Танос понял, что единственное его оружие сейчас – его голос. Вероятно, уставший от долгого изгнания Сказитель позволил себе оставить Таносу хоть немного способности мыслить. Но это ненадолго. Нужно использовать свой шанс. Тянуть время. Отвлекать. Пока... Пока...
Пока что-нибудь не случится. Может быть. Осталась лишь надежда. Ча был бы доволен.
– Ты меня не одолеешь, – сказал ему Танос.
– Так ведь уже! За время, которое я провел здесь, я одолел себя. Я всегда говорю: одолей себя; мир сдастся следом.
– Вселенная велика, времени много, – заметил Танос. – И застряв тут, непонятно, как ты с этим справишься.
– Она меня не пугает. Вселенная не бесконечна. Она притворяется. – Он протянул руку к ножу, который держал Танос, подумал и сказал: – Порежь себе лицо. Не глубоко, но так, чтобы пошла кровь.
Не в силах противиться его команде, Танос поднял руку.

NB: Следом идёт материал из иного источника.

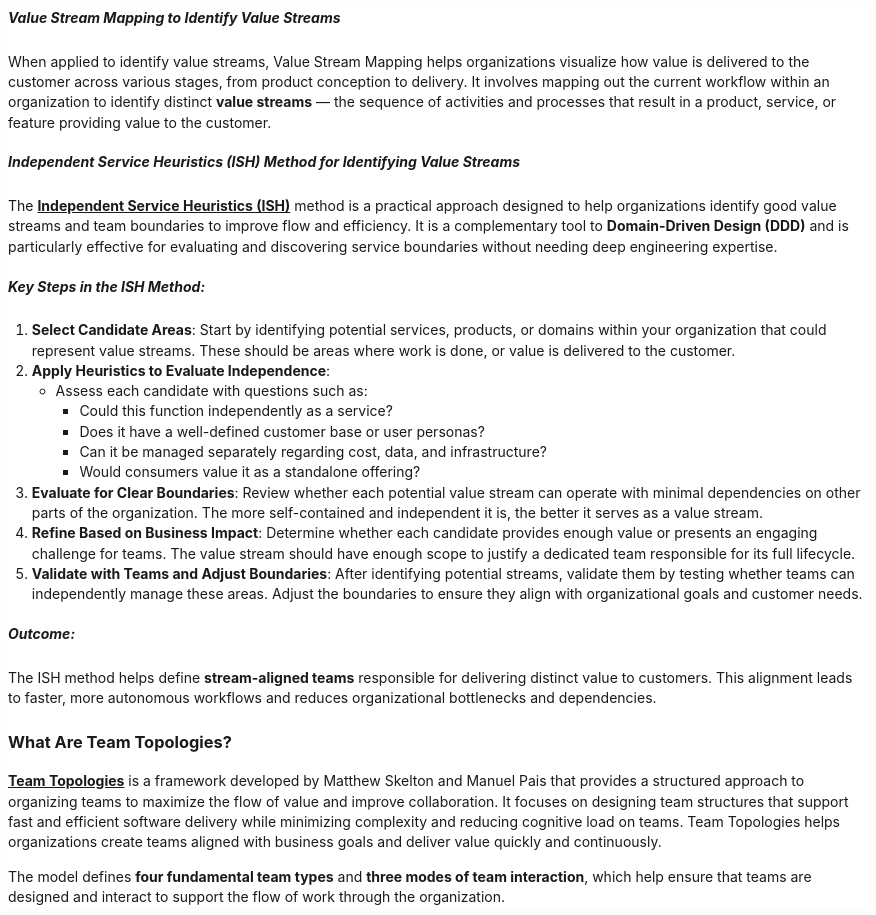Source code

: ##### Value Stream Mapping to Identify Value Streams

When applied to identify value streams, Value Stream Mapping helps organizations visualize how value is delivered to the customer across various stages, from product conception to delivery. It involves mapping out the current workflow within an organization to identify distinct **value streams** — the sequence of activities and processes that result in a product, service, or feature providing value to the customer.

##### Independent Service Heuristics (ISH) Method for Identifying Value Streams

The **[Independent Service Heuristics (ISH)](https://teamtopologies.com/key-concepts-content/finding-good-stream-boundaries-with-independent-service-heuristics)** method is a practical approach designed to help organizations identify good value streams and team boundaries to improve flow and efficiency. It is a complementary tool to **Domain-Driven Design (DDD)** and is particularly effective for evaluating and discovering service boundaries without needing deep engineering expertise.

##### Key Steps in the ISH Method:

1. **Select Candidate Areas**: Start by identifying potential services, products, or domains within your organization that could represent value streams. These should be areas where work is done, or value is delivered to the customer.
2. **Apply Heuristics to Evaluate Independence**:
   * Assess each candidate with questions such as:
     * Could this function independently as a service?
     * Does it have a well-defined customer base or user personas?
     * Can it be managed separately regarding cost, data, and infrastructure?
     * Would consumers value it as a standalone offering?
3. **Evaluate for Clear Boundaries**: Review whether each potential value stream can operate with minimal dependencies on other parts of the organization. The more self-contained and independent it is, the better it serves as a value stream.
4. **Refine Based on Business Impact**: Determine whether each candidate provides enough value or presents an engaging challenge for teams. The value stream should have enough scope to justify a dedicated team responsible for its full lifecycle.
5. **Validate with Teams and Adjust Boundaries**: After identifying potential streams, validate them by testing whether teams can independently manage these areas. Adjust the boundaries to ensure they align with organizational goals and customer needs.

##### Outcome:

The ISH method helps define **stream-aligned teams** responsible for delivering distinct value to customers. This alignment leads to faster, more autonomous workflows and reduces organizational bottlenecks and dependencies.

### What Are Team Topologies?

**[Team Topologies](https://teamtopologies.com/)** is a framework developed by Matthew Skelton and Manuel Pais that provides a structured approach to organizing teams to maximize the flow of value and improve collaboration. It focuses on designing team structures that support fast and efficient software delivery while minimizing complexity and reducing cognitive load on teams. Team Topologies helps organizations create teams aligned with business goals and deliver value quickly and continuously.

The model defines **four fundamental team types** and **three modes of team interaction**, which help ensure that teams are designed and interact to support the flow of work through the organization.
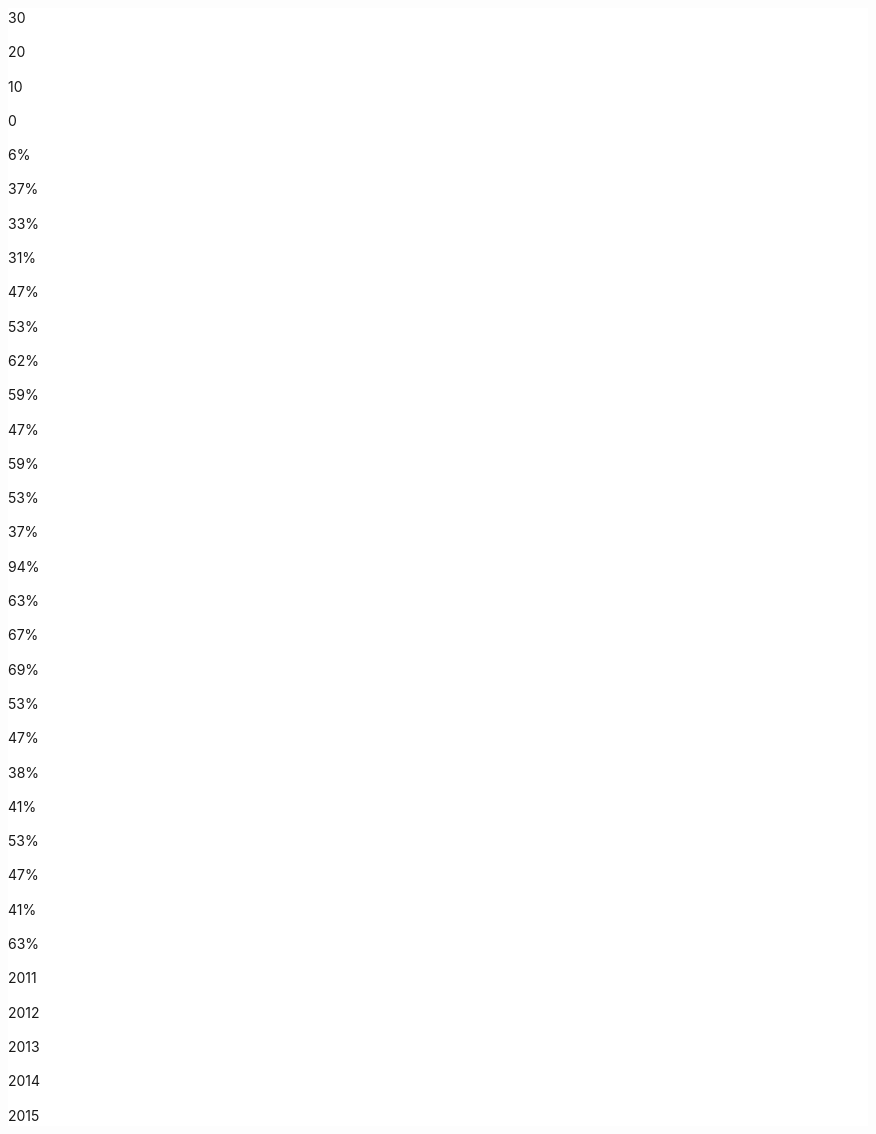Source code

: 30

20

10

0

6%

37%

33%

31%

47%

53%

62%

59%

47%

59%

53%

37%

94%

63%

67%

69%

53%

47%

38%

41%

53%

47%

41%

63%

2011

2012

2013

2014

2015
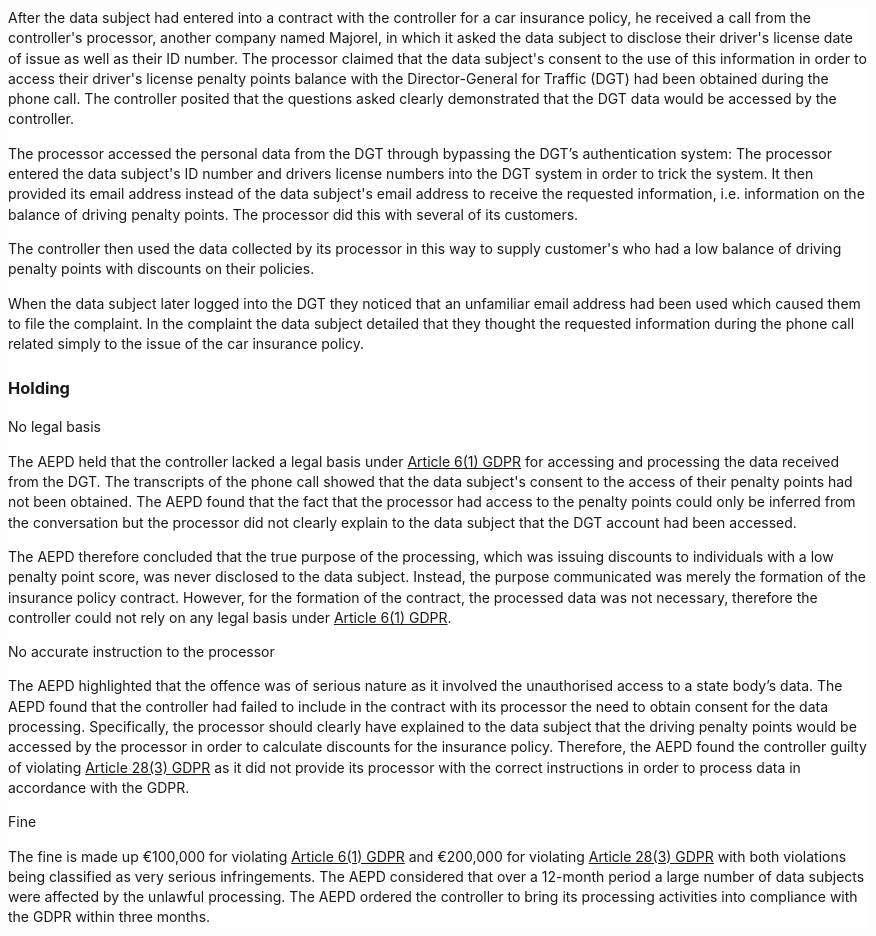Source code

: After the data subject had entered into a contract with the controller for a car insurance policy, he received a call from the controller's processor, another company named Majorel, in which it asked the data subject to disclose their driver's license date of issue as well as their ID number. The processor claimed that the data subject's consent to the use of this information in order to access their driver's license penalty points balance with the Director-General for Traffic (DGT) had been obtained during the phone call. The controller posited that the questions asked clearly demonstrated that the DGT data would be accessed by the controller.

The processor accessed the personal data from the DGT through bypassing the DGT’s authentication system: The processor entered the data subject's ID number and drivers license numbers into the DGT system in order to trick the system. It then provided its email address instead of the data subject's email address to receive the requested information, i.e. information on the balance of driving penalty points. The processor did this with several of its customers.

The controller then used the data collected by its processor in this way to supply customer's who had a low balance of driving penalty points with discounts on their policies.

When the data subject later logged into the DGT they noticed that an unfamiliar email address had been used which caused them to file the complaint. In the complaint the data subject detailed that they thought the requested information during the phone call related simply to the issue of the car insurance policy.

### Holding

No legal basis

The AEPD held that the controller lacked a legal basis under [Article 6(1) GDPR](/index.php?title=Article_6_GDPR#1 "Article 6 GDPR") for accessing and processing the data received from the DGT. The transcripts of the phone call showed that the data subject's consent to the access of their penalty points had not been obtained. The AEPD found that the fact that the processor had access to the penalty points could only be inferred from the conversation but the processor did not clearly explain to the data subject that the DGT account had been accessed.

The AEPD therefore concluded that the true purpose of the processing, which was issuing discounts to individuals with a low penalty point score, was never disclosed to the data subject. Instead, the purpose communicated was merely the formation of the insurance policy contract. However, for the formation of the contract, the processed data was not necessary, therefore the controller could not rely on any legal basis under [Article 6(1) GDPR](/index.php?title=Article_6_GDPR "Article 6 GDPR").

No accurate instruction to the processor

The AEPD highlighted that the offence was of serious nature as it involved the unauthorised access to a state body’s data. The AEPD found that the controller had failed to include in the contract with its processor the need to obtain consent for the data processing. Specifically, the processor should clearly have explained to the data subject that the driving penalty points would be accessed by the processor in order to calculate discounts for the insurance policy. Therefore, the AEPD found the controller guilty of violating [Article 28(3) GDPR](/index.php?title=Article_28_GDPR "Article 28 GDPR") as it did not provide its processor with the correct instructions in order to process data in accordance with the GDPR.

Fine

The fine is made up €100,000 for violating [Article 6(1) GDPR](/index.php?title=Article_6_GDPR#1 "Article 6 GDPR") and €200,000 for violating [Article 28(3) GDPR](/index.php?title=Article_28_GDPR "Article 28 GDPR") with both violations being classified as very serious infringements. The AEPD considered that over a 12-month period a large number of data subjects were affected by the unlawful processing. The AEPD ordered the controller to bring its processing activities into compliance with the GDPR within three months.
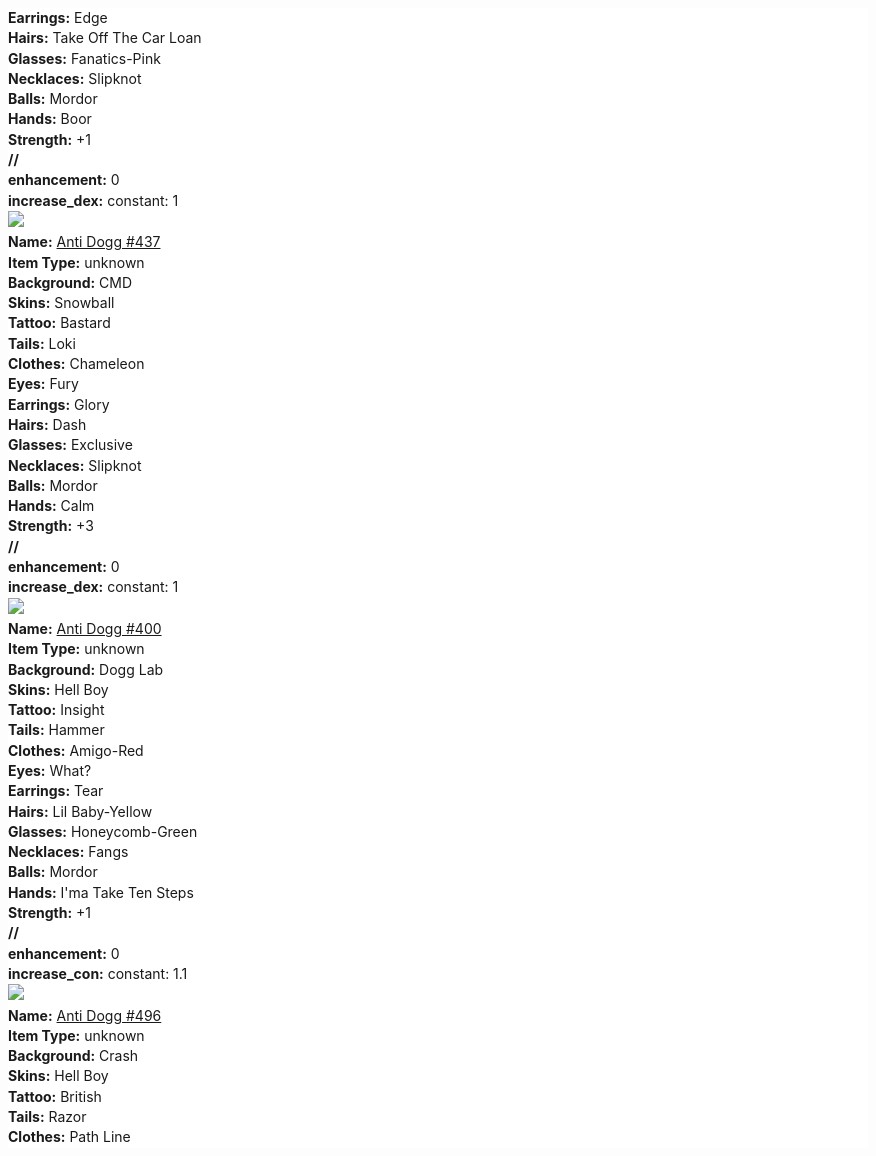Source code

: <div><strong>Earrings:</strong> Edge</div>
<div><strong>Hairs:</strong> Take Off The Car Loan</div>
<div><strong>Glasses:</strong> Fanatics-Pink</div>
<div><strong>Necklaces:</strong> Slipknot</div>
<div><strong>Balls:</strong> Mordor</div>
<div><strong>Hands:</strong> Boor</div>
<div><strong>Strength:</strong> +1</div>
<div><strong>//</strong></div><div><strong>enhancement:</strong> 0</div>
<div><strong>increase_dex:</strong> constant: 1</div>
</div>
<div class="item_thumbnail">
<a href="https://mintgarden.io/nfts/nft1z88rlwhwtgfvxqnf9ha99r2uqry0e67gu7ew2g6vm8qakrakcw9sqjxhjz"><img loading="lazy" src="https://assets.mainnet.mintgarden.io/thumbnails/9ffa5d17c0cfe27c5c6d48905b81a4d6a1a600d9b200203ed8cdf2cd92e552a1.webp"></a>
<div><strong>Name:</strong> <a href="https://mintgarden.io/nfts/nft1z88rlwhwtgfvxqnf9ha99r2uqry0e67gu7ew2g6vm8qakrakcw9sqjxhjz">Anti Dogg #437</a></div>
<div><strong>Item Type:</strong> unknown</div>
<div><strong>Background:</strong> CMD</div>
<div><strong>Skins:</strong> Snowball</div>
<div><strong>Tattoo:</strong> Bastard</div>
<div><strong>Tails:</strong> Loki</div>
<div><strong>Clothes:</strong> Chameleon</div>
<div><strong>Eyes:</strong> Fury</div>
<div><strong>Earrings:</strong> Glory</div>
<div><strong>Hairs:</strong> Dash</div>
<div><strong>Glasses:</strong> Exclusive</div>
<div><strong>Necklaces:</strong> Slipknot</div>
<div><strong>Balls:</strong> Mordor</div>
<div><strong>Hands:</strong> Calm</div>
<div><strong>Strength:</strong> +3</div>
<div><strong>//</strong></div><div><strong>enhancement:</strong> 0</div>
<div><strong>increase_dex:</strong> constant: 1</div>
</div>
<div class="item_thumbnail">
<a href="https://mintgarden.io/nfts/nft1p66g4e66ckvgmhkaepqsftw84cfqghcq7sgqjv8c6ckd4vmju9uspqwa6h"><img loading="lazy" src="https://assets.mainnet.mintgarden.io/thumbnails/e0e4fdf825441ac289118b4feed775c15a7b51ae18e346d9e5cbfb83a7b8cc25.webp"></a>
<div><strong>Name:</strong> <a href="https://mintgarden.io/nfts/nft1p66g4e66ckvgmhkaepqsftw84cfqghcq7sgqjv8c6ckd4vmju9uspqwa6h">Anti Dogg #400</a></div>
<div><strong>Item Type:</strong> unknown</div>
<div><strong>Background:</strong> Dogg Lab</div>
<div><strong>Skins:</strong> Hell Boy</div>
<div><strong>Tattoo:</strong> Insight</div>
<div><strong>Tails:</strong> Hammer</div>
<div><strong>Clothes:</strong> Amigo-Red</div>
<div><strong>Eyes:</strong> What?</div>
<div><strong>Earrings:</strong> Tear</div>
<div><strong>Hairs:</strong> Lil Baby-Yellow</div>
<div><strong>Glasses:</strong> Honeycomb-Green</div>
<div><strong>Necklaces:</strong> Fangs</div>
<div><strong>Balls:</strong> Mordor</div>
<div><strong>Hands:</strong> I'ma Take Ten Steps</div>
<div><strong>Strength:</strong> +1</div>
<div><strong>//</strong></div><div><strong>enhancement:</strong> 0</div>
<div><strong>increase_con:</strong> constant: 1.1</div>
</div>
<div class="item_thumbnail">
<a href="https://mintgarden.io/nfts/nft1hwjjs4y2tdfvj470t4ghgx5nhn2vzqteq93rlt5gxcdsv0nfkvjsmq6x95"><img loading="lazy" src="https://assets.mainnet.mintgarden.io/thumbnails/59ce4b1fba52d49d37a982d07282f85377e32dc049fc278afcfa678315fa8344.webp"></a>
<div><strong>Name:</strong> <a href="https://mintgarden.io/nfts/nft1hwjjs4y2tdfvj470t4ghgx5nhn2vzqteq93rlt5gxcdsv0nfkvjsmq6x95">Anti Dogg #496</a></div>
<div><strong>Item Type:</strong> unknown</div>
<div><strong>Background:</strong> Crash</div>
<div><strong>Skins:</strong> Hell Boy</div>
<div><strong>Tattoo:</strong> British</div>
<div><strong>Tails:</strong> Razor</div>
<div><strong>Clothes:</strong> Path Line</div>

Он смотрел, как приближается окровавленное лезвие, поблескивая металлом. Острие клинка уперлось в кожу под правым глазом и двинулось вниз, оставляя неглубокий разрез на щеке. Танос невольно вздрогнул. Хотя сейчас он все делал невольно.
– Теперь режь руку, – скомандовал Сказитель. – Тоже неглубоко. Ты мне нужен живым.
Танос провел лезвием вниз по руке, острием разделяя плоть. За ним потянулся огненный след крови. Затем, по приказу безумца с Камнем, лезвие скользнуло по старой ране на груди.
– Зачем меня пытать? – спросил Танос. – Ты ведь можешь просто прочитать мои мысли.
– Хочу посмотреть, полностью ли ты в моей власти. Как я уже говорил, мне не на ком было проверить. Я долгие столетия искал способ выбраться из этой ямы и обрушить на вселенную свою злобу. Я всегда был уверен, что это возможно, но ни разу не достигал успеха, пока не начинал действовать, Танос. Мы – сумма наших решений, не убеждений. Это правда. А правда – госпожа суровее смерти. Вселенная это поймет, когда я буду ступать по ней твоими ногами.
Танос с усилием хихикнул. Для любого другого действия нужно было больше контроля над горлом, чем у него сейчас.
– Я думаю, тебя удивит, какой прием ты встретишь с таким-то лицом. Я в некотором смысле знаменит.
– Не надо меня отговаривать! – Сказитель сжал кулак и ударил титана в нос.
Не сломал, но Таносу показалось, что нос сместился. По нижней половине лица ручьями потекла кровь.
– Не надо меня отговаривать! – рычал Сказитель, прижимая к себе поврежденную ударом руку. – Я так долго строил планы... – Он запрокинул голову и зашевелил губами. – Больше веков, чем я могу сосчитать. Как только выберусь отсюда, я с твоей помощью начну захватывать все больше умов... и скоро смогу контролировать всех. Целые миры! И наконец... – глаза Сказителя загорелись, дыхание становилось все чаще и чаще, он тараторил: – ...наконец я подчиню себе всю вселенную, Танос! Я проникну в каждое живое мыслящее существо в мире!
– На это уйдет целая вечность, – тихо произнес Танос. – Поверь мне, я все посчитал.
Он с трудом проговорил эти слова. Вокруг него разливался теплый океан, колесо в голове крутилось все быстрее и быстрее. Танос терял последние частицы себя. Скоро его сущность растворится.
– Я исключительно долго живу, – мягко проговорил Сказитель. – Вечность так вечность. – Конец посоха описал широкую дугу и оказался у лица отшельника. Тот поцеловал Камень. – Я наконец все пойму. Все мироздание. Объединю отдельные главы в единую историю, где будет только один персонаж – я сам.
Теряясь в собственном мозгу, пока его тело пылало от боли, Танос старался ухватиться за что-нибудь – за что угодно.
Улыбка Синтаа... Нет, там лишь боль и чувство потери.
Мать... она тоже погибла. Как и Гвинт. И Ча.
И вдруг...
Его дочери.
– Связь между нами сейчас очень сильна... – Сказитель глубоко вздохнул, будто плененный чарующим ароматом. – Ты думаешь о тех девчонках на корабле. О, Танос! Танос! Что ты с ними сделал? И ты думаешь, это любовь? Бедная Небула, она больше машина, чем живое существо. Ты их не заслуживаешь. Да и вообще ничего не заслуживаешь. А теперь ты думаешь об атомной структуре вещества, чтобы не дать мне больше ничего узнать о твоих дочерях. Волнуешься за них, да? Не волнуйся, «отец». Когда мы поднимемся на корабль, я возьму на себя заботы о них. Они будут и моими дочерьми.